The stock fell as much as 3.5 percent, the lowest since last December, and closed 1.6 percent lower at 186.90 rand by 5 p.m. in Johannesburg trading. The regulator hasn’t disclosed details of the probe.
“On May 28, a notice was received from the NCR referring the matter to the National Consumer Tribunal,” Capitec, based in Stellenbosch, east of Cape Town, said in a statement today. “It remains impracticable to estimate its financial effect or the amount of any possible outflow,” the bank said, without disclosing how much the regulator may want to fine the lender.
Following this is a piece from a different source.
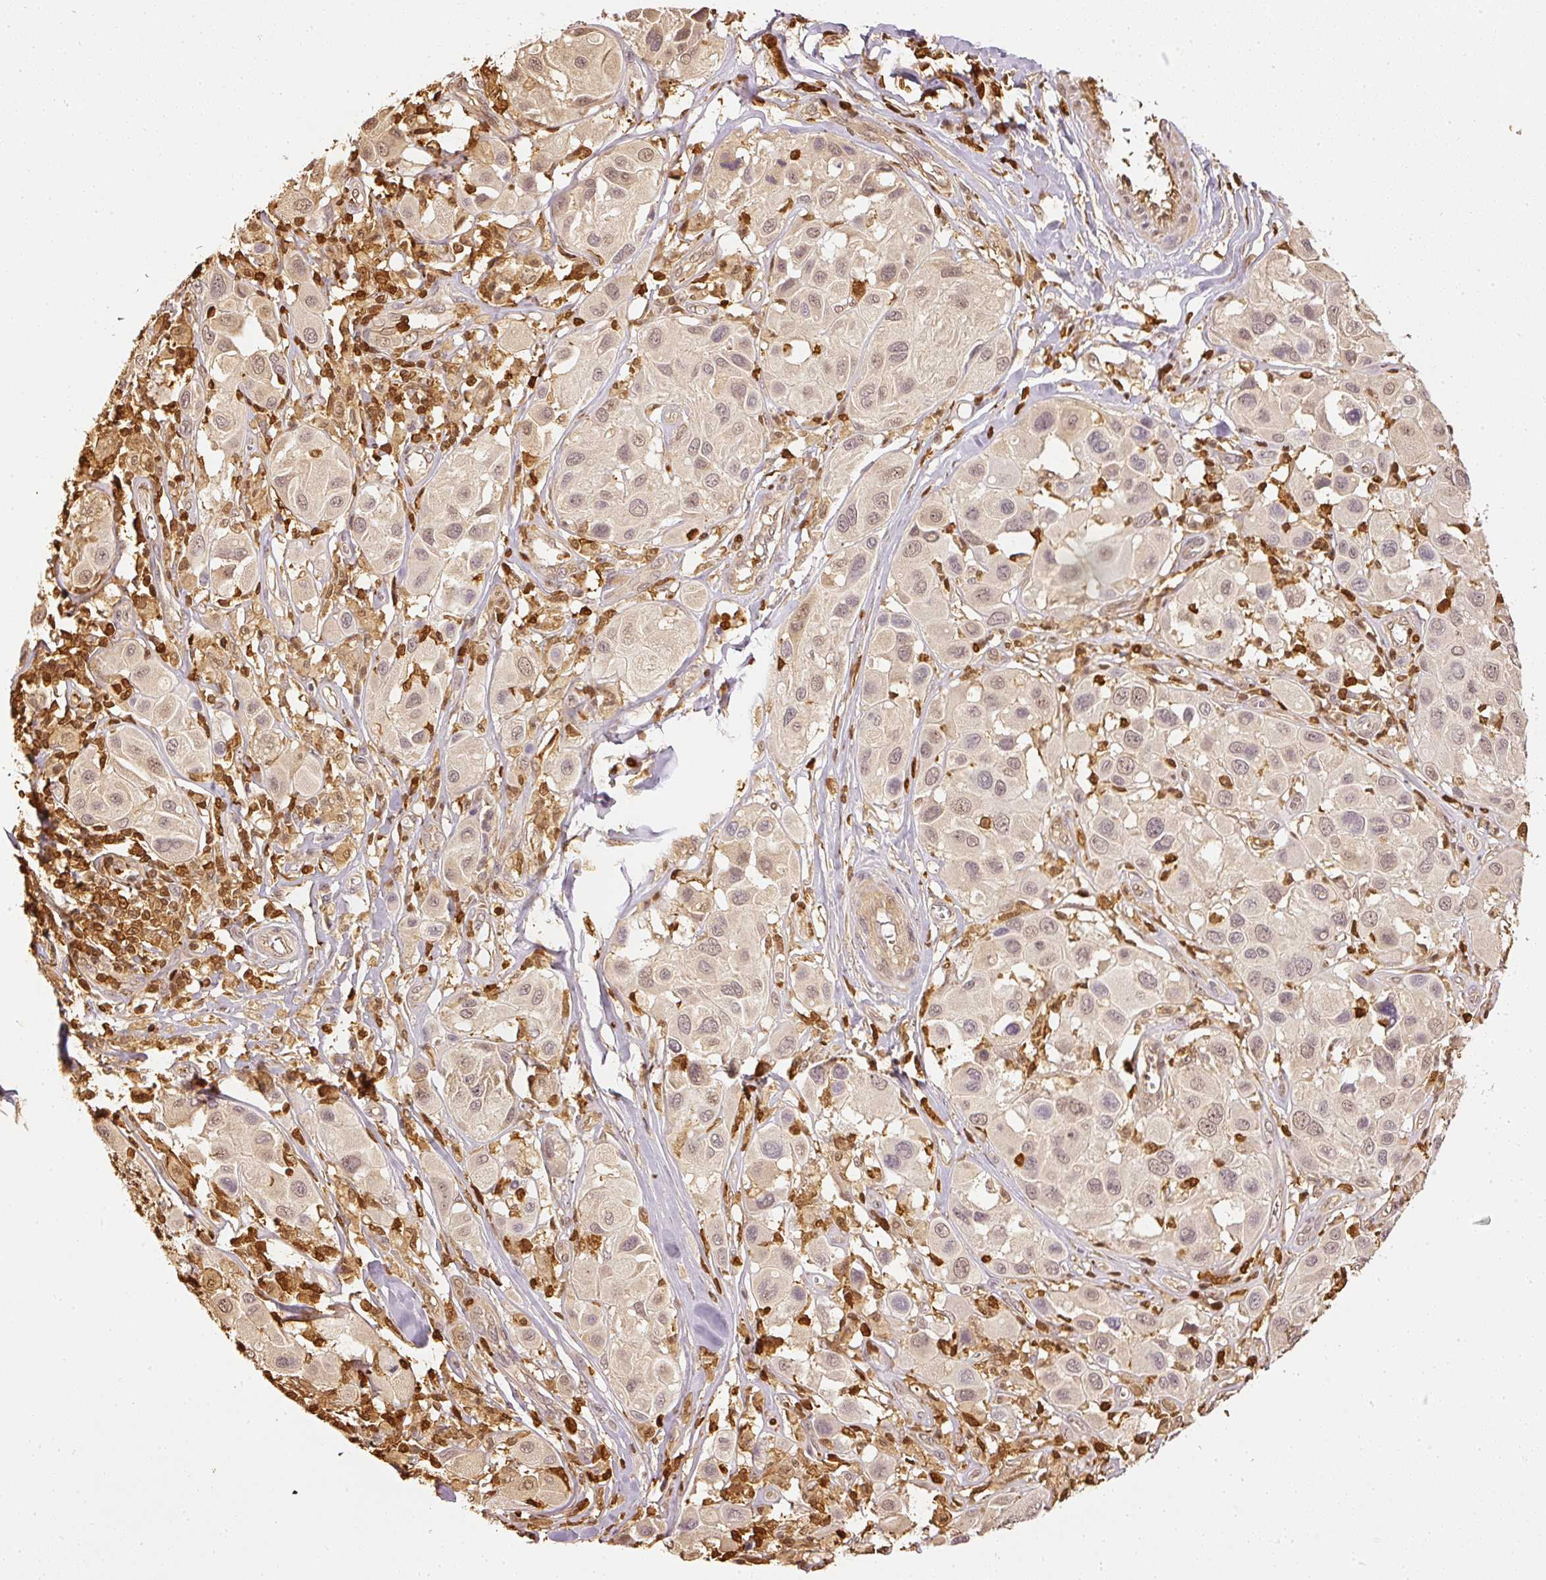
{"staining": {"intensity": "weak", "quantity": "25%-75%", "location": "nuclear"}, "tissue": "melanoma", "cell_type": "Tumor cells", "image_type": "cancer", "snomed": [{"axis": "morphology", "description": "Malignant melanoma, Metastatic site"}, {"axis": "topography", "description": "Skin"}], "caption": "DAB (3,3'-diaminobenzidine) immunohistochemical staining of human malignant melanoma (metastatic site) displays weak nuclear protein positivity in about 25%-75% of tumor cells.", "gene": "PFN1", "patient": {"sex": "male", "age": 41}}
African Bank Investments Ltd. (ABL), the largest provider of loans not backed by assets, said in February the regulator wanted to fine it 300 million rand ($28 million) for fraud carried out at one of its branches. African Bank, like Capitec, is disputing the allegations. While the NCR has probed unsecured lenders, banks including Standard Bank Group Ltd. (SBK) have reported an increase in bad debts as unemployment rises, the economy slows and consumers struggle to repay loans.
“Capitec needs to be more transparent,” said Neville Chester, who helps oversee the equivalent of $42 billion at Coronation Fund Managers Ltd. (CML) in Cape Town. “Banking is a trust business so you have to be very cautious not to scare the market, but at the same time you have to communicate.”